Required work: Reproduce exactly, from the data that follows, the line with "字就感觉幸福的地方。休闲静谧，绿林环绕，拥入大自然", the line with "氧吧！光是想想，都能受用许久了。", and every line that lies between them.

(Beginning of Provided records)

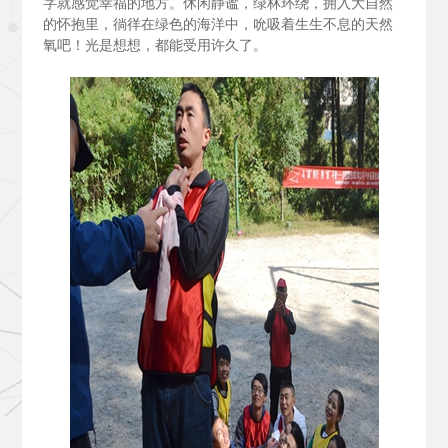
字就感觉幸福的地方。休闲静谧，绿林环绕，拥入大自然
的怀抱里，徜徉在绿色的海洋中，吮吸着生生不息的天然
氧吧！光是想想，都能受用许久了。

(End of Provided records)
(Beginning of Provided records)

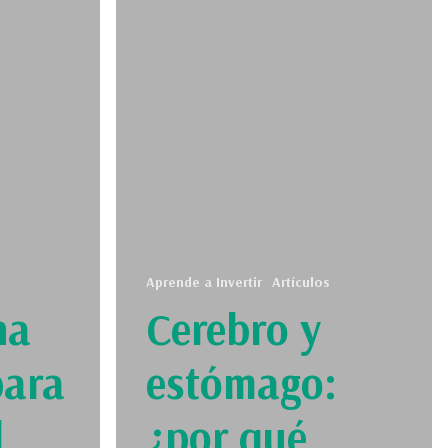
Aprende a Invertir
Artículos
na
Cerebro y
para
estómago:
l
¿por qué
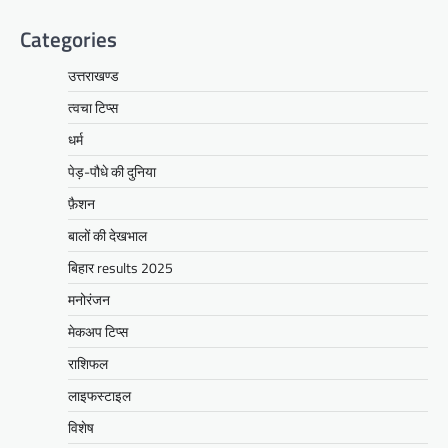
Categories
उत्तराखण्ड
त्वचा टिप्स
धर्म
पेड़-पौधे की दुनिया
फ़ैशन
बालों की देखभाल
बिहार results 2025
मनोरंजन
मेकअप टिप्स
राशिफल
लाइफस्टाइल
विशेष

(End of Provided records)

Exercise answer:
字就感觉幸福的地方。休闲静谧，绿林环绕，拥入大自然
的怀抱里，徜徉在绿色的海洋中，吮吸着生生不息的天然
氧吧！光是想想，都能受用许久了。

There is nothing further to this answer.